Participants of the SIMLESA review and planning meeting.

The annual regional review and planning meeting of the Australian Centre for International Agricultural Research (ACIAR)-funded Sustainable Intensification of Maize-Legume cropping systems for food security in Eastern and Southern Africa (SIMLESA) project was held at Arusha, Tanzania on 19-23 March to review the progress made during year 2 and devise work plans for year 3 by each participating NARS. During the deliberations, the mid-term review team headed by Greg Edmeades was also present.

It was a big gathering with participation from ICRISAT, CIMMYT, ACIAR commission, QAAFIA Australia, Murdoch University, ASARECA, ARC– South Africa, BMGF, USAID-FTF, CIDA, ILRI, NARES partners from Ethiopia, Kenya, Malawi, Mozambique, Tanzania, Uganda, Botswana, Rwanda, private seed industry and stakeholders of innovation platforms. ICRISAT’s Said Silim, Ganga Rao, Emmanuel Monyo and Moses Siambi participated in the meeting.
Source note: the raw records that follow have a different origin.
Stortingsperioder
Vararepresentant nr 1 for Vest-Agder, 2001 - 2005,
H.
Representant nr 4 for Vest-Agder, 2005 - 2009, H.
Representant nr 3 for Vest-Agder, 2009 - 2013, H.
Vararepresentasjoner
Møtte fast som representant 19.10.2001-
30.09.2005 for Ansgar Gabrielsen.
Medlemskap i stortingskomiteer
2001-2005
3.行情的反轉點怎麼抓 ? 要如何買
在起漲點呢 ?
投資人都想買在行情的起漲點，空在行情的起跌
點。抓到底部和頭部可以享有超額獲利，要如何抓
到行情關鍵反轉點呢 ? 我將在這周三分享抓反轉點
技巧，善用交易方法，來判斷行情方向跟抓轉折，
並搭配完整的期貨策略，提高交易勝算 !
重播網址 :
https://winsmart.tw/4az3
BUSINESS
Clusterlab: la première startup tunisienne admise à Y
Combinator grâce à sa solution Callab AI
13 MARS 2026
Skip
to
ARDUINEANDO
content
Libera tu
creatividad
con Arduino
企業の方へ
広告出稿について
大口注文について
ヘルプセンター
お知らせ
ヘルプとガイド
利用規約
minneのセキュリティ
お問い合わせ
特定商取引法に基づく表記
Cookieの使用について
A demonstration plot on conservation tillage with maize-pigeonpea intercropping.

The ICRISAT team participated in regional review presentations on progress made during the last two years presented by the country coordinators and subsequent work plans. Dr Said Silim chaired the session on R&D, describing the SIMLESA approach and highlights of the project including showcasing SIMLESA village success stories in the form of posters, videos, and seed samples of most promising varieties being used under the project.
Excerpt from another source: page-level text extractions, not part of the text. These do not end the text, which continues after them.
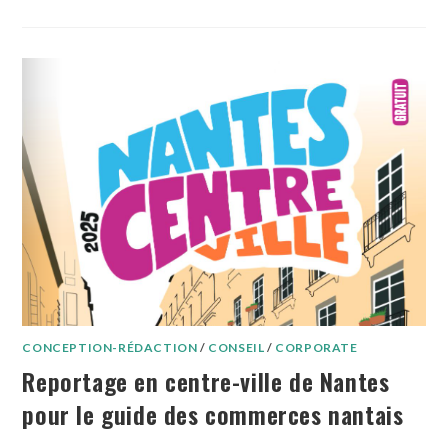
CONCEPTION-RÉDACTION
/
CONSEIL
/
CORPORATE
Reportage en centre-ville de Nantes
pour le guide des commerces nantais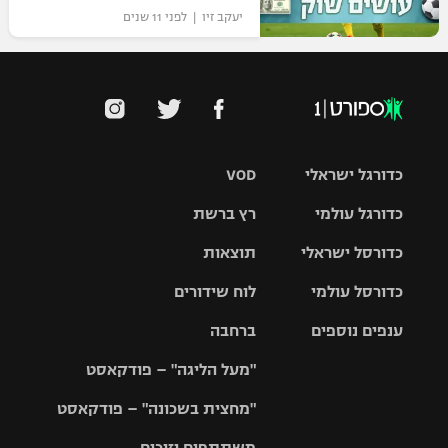
יעקב זיו | לפני 11 שנים
כדורגל ישראלי
VOD
כדורגל עולמי
רץ ברשת
ליגת העל
כדורסל ישראלי
תוצאות
ליגת
ליגה לאומית
האלופות
כדורסל עולמי
לוח שידורים
ליגת ווינר
סל
גביע הטוטו
ענפים נוספים
ברחבה
ליגה
NBA
אירופית
"מעל הליגה" – פודקאסט
ליגה לאומית
ליגיונרים
טניס
יורוליג
ליגה אנגלית
"מחצית בשכונה" – פודקאסט
כדורסל נשים
גביע המדינה
כדוריד
יורוקאפ
ליגה גרמנית
משתתפים וזוכים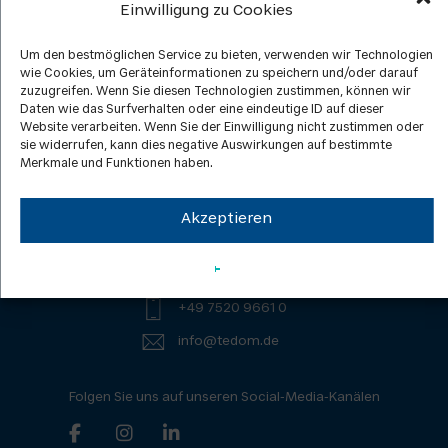
Einwilligung zu Cookies
Um den bestmöglichen Service zu bieten, verwenden wir Technologien
wie Cookies, um Geräteinformationen zu speichern und/oder darauf
Kontakt
Datenschutz
zuzugreifen. Wenn Sie diesen Technologien zustimmen, können wir
Daten wie das Surfverhalten oder eine eindeutige ID auf dieser
ISO-Zertifizierung
News
Website verarbeiten. Wenn Sie der Einwilligung nicht zustimmen oder
Downloads
Karriere
sie widerrufen, kann dies negative Auswirkungen auf bestimmte
Merkmale und Funktionen haben.
Allgemeine Geschäftsbedingungen
Allgemeine Einkaufsbedingunge
Akzeptieren
TEDOM Deutschland GmbH
Augsburger Straße 68
87766 Memmingerberg
+49 7520 9661 0
info@tedom.de
Folgen Sie uns auf unseren Social-Media-Kanälen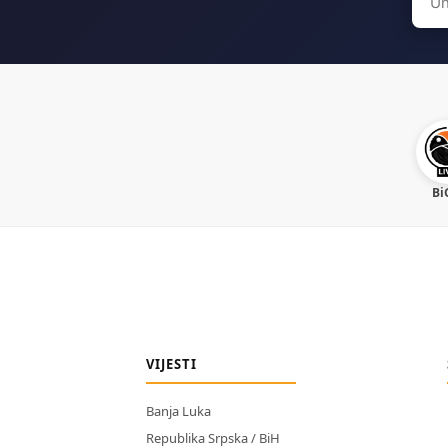
for:
Bi
VIJESTI
Banja Luka
Republika Srpska / BiH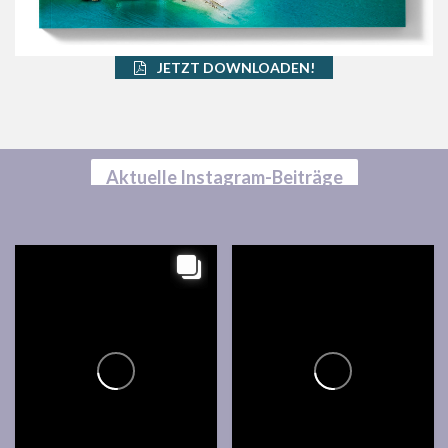
JETZT DOWNLOADEN!
Aktuelle Instagram-Beiträge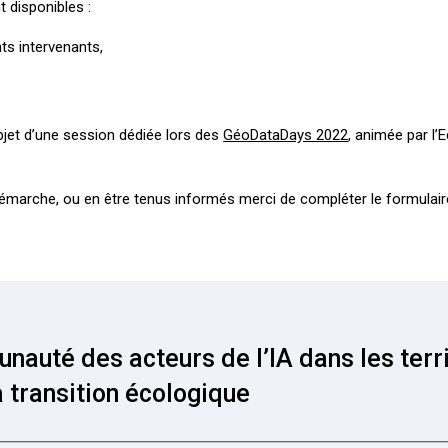
t disponibles :
nts intervenants,
l’objet d’une session dédiée lors des
GéoDataDays 2022
, animée par l’
démarche, ou en être tenus informés merci de compléter le formulair
auté des acteurs de l’IA dans les terri
a transition écologique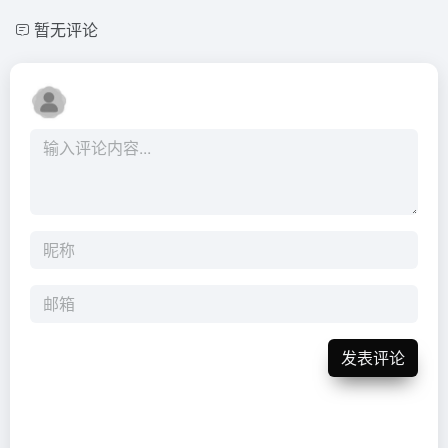
暂无评论
发表评论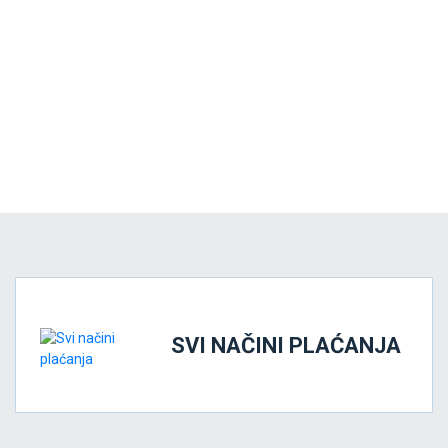
SVI NAČINI PLAĆANJA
Ganga Rao highlighted the progress made in implementing legume seed systems in each participating country – Ethiopia (beans and soybean), Kenya (pigeonpea, groundnut, beans and soybean), Tanzania (pigeonpea), Malawi (pigeonpea, groundnut and soybean) and Mozambique (beans, pigeonpea, cowpea and soybean). Participants then visited Mbulu district to see the on-farm maizepigeonpea intercrop trials under conservation agriculture and conventional tillage methods.